I need a little help with a particular part of my Karp-Rabin algo.
What I am trying to do is to implement both the version with fixed sliding window
and with separate append
and skip
parts. Sliding window
works perfectly fine. The problem occurs when I try to split the monolith sliding window
into append
and skip
parts. Append
seems to work fine, but skip
is the thing that have been causing me a massive headache last couple of days.
PROBLEM - I am sliding through the string that holds a few instances of a pattern subscribing in it. Sliding window
detects it, but not the other two.
The idea is that the RH
struct holds the pre-computed value of (base ^ window size) mod prime number (b2wmod
) so I can delete the leading character of a string. This value changes after all append
and skip
as window size changes. To decrease the value of b2wmod
, the multiplicative inverse is used to not be in a situation of mod deletion (inverse of base mod modulus value) . It is also pre-computed.

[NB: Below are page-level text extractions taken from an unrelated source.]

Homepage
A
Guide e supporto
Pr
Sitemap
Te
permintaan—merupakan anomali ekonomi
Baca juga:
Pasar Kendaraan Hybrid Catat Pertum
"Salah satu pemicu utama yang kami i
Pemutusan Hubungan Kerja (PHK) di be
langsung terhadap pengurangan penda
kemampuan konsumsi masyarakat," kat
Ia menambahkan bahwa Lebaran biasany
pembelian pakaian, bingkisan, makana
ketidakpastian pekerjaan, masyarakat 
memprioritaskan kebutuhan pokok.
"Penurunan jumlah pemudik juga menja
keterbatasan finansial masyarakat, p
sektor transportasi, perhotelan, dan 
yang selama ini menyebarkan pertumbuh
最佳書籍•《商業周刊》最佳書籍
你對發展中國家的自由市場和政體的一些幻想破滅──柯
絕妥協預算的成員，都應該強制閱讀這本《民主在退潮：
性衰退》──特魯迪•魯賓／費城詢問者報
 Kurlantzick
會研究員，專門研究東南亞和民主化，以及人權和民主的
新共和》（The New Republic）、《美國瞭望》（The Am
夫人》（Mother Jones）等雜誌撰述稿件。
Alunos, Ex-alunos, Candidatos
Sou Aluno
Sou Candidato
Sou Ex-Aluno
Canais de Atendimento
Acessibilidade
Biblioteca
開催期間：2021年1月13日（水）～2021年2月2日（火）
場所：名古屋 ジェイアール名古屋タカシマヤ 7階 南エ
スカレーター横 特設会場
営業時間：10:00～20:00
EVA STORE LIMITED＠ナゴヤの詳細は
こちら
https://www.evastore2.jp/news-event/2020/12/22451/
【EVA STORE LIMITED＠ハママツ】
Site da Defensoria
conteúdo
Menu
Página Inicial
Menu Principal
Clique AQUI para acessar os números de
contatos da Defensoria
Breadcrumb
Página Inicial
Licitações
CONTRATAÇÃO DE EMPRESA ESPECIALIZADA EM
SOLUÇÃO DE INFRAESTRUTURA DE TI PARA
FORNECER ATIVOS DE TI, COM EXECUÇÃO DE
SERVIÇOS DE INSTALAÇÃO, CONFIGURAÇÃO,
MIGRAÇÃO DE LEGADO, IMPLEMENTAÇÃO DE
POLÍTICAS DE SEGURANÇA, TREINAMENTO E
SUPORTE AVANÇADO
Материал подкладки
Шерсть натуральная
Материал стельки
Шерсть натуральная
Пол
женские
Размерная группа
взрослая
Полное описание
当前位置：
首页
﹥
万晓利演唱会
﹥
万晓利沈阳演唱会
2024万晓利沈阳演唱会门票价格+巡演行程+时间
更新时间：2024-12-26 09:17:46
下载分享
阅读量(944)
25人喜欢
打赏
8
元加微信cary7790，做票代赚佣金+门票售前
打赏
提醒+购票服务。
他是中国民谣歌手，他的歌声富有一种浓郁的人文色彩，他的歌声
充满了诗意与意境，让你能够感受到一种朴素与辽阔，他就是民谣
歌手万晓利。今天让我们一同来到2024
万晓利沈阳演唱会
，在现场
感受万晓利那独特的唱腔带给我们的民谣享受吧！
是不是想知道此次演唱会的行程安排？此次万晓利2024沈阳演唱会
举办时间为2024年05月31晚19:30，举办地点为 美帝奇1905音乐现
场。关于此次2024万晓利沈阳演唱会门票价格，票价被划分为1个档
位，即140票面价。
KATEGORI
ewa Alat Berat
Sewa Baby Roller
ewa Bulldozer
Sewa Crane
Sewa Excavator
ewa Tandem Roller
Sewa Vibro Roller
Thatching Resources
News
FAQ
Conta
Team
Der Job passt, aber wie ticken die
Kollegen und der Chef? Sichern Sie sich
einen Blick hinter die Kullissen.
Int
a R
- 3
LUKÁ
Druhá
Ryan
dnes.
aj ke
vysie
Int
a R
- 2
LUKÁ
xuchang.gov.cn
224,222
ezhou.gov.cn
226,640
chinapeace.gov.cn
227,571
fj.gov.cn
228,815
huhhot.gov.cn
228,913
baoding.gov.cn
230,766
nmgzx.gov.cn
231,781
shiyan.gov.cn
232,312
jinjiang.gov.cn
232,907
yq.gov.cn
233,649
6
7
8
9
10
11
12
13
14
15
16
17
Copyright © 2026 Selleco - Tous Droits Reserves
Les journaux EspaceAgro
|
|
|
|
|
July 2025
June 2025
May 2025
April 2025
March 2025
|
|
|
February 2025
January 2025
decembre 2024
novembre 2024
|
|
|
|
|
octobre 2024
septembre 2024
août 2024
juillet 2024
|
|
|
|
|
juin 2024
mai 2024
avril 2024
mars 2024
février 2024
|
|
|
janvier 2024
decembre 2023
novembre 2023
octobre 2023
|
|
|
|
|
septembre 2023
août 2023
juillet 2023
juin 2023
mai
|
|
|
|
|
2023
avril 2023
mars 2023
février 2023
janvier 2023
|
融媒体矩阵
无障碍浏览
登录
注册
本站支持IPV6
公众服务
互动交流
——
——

Below are the parts of the code I am interested in. I don't post the whole code to not make you read everything, but can upload it if necessary. Multiplicative inverse seems to be computed correctly, but I can upload the code also.
Would appreciate any help! Thank you in advance!
void
append_to_rh(RH rh)
{
uint64_t hash = rh->hash;
uint64_t base = rh->base;
uint64_t mod = rh->mod;
uint64_t b2wmodm = rh->b2wmodm;
char new = rh->new;
hash = ( hash * base + new ) % mod;
b2wmodm = ( b2wmodm * base ) % mod;
rh->hash = hash;
rh->b2wmodm = b2wmodm;
}
void
skip(RH rh)
{
uint64_t hash = rh->hash;
uint64_t base = rh->base;
uint64_t mod = rh->mod;
uint64_t b2wmodm = rh->b2wmodm;
uint64_t m_inv = rh->m_inv;
char old = rh->old;
uint64_t correction = old * mod;
b2wmodm = ( b2wmodm * (m_inv % mod) ) % mod;
hash = ( hash - old * b2wmodm + correction ) % mod;
rh->hash = hash;
rh->b2wmodm = b2wmodm;
}
void
slide_window(RH rh)
{
uint64_t base = rh->base;
uint64_t mod = rh->mod;
uint64_t hash = rh->hash;
uint64_t b2wmodm = rh->b2wmodm;
char old = rh->old;
char new = rh->new;
hash = ( hash * base - old * b2wmodm + new ) % mod;
rh->hash = hash;
}
Your append
and skip
functions work fine. Here is a sample code I used for testing
#include <string>
#include <cassert>
typedef long long ll;
ll hash, b2wmodm, base, inv_base, mod;
// fast exponentiation, for calculating inv_base
ll exp(ll a, ll b){
ll ans = 1;
while (b){
if (b&1){
ans *= a;
ans %= mod;
}
a *= a;
a %= mod;
b >>= 1;
}
return ans;
}
// calculates expected hash of the string
ll expected_hash(std::string s) {
ll result = 0;
ll multiplier = 1;
for (int i = s.length()-1; i >= 0; i--) {
result += s[i] * multiplier % mod;
result %= mod;
multiplier = multiplier * base % mod;
}
return result;
}
// same as your append and skip functions
void append_to_rh(ll newc) {
hash = (hash * base + newc) % mod;
b2wmodm = (b2wmodm * base) % mod;
}
void skip(ll old) {
ll correction = old * mod;
b2wmodm = (b2wmodm * (inv_base % mod)) % mod;
hash = (hash - old * b2wmodm + correction) % mod;
}
int main() {
base = 29;
mod = 1000000007;
hash = 0;
b2wmodm = 1;
inv_base = exp(base, mod-2);
srand(time(nullptr));
std::string s;
for (int i = 0; i < 2000; i++) {
if (i < 1000 || rand()%2) {
char newchar = rand()%26 + 'a';
s += newchar;
append_to_rh(newchar);
assert(expected_hash(s) == hash);
} else {
char oldchar = s[0];
s = s.substr(1, s.length());
skip(oldchar);
assert(expected_hash(s) == hash);
}
}
}
I guess other parts of your code cause problems. Maybe you are trying to skip an empty window, or maybe you use a non-prime mod.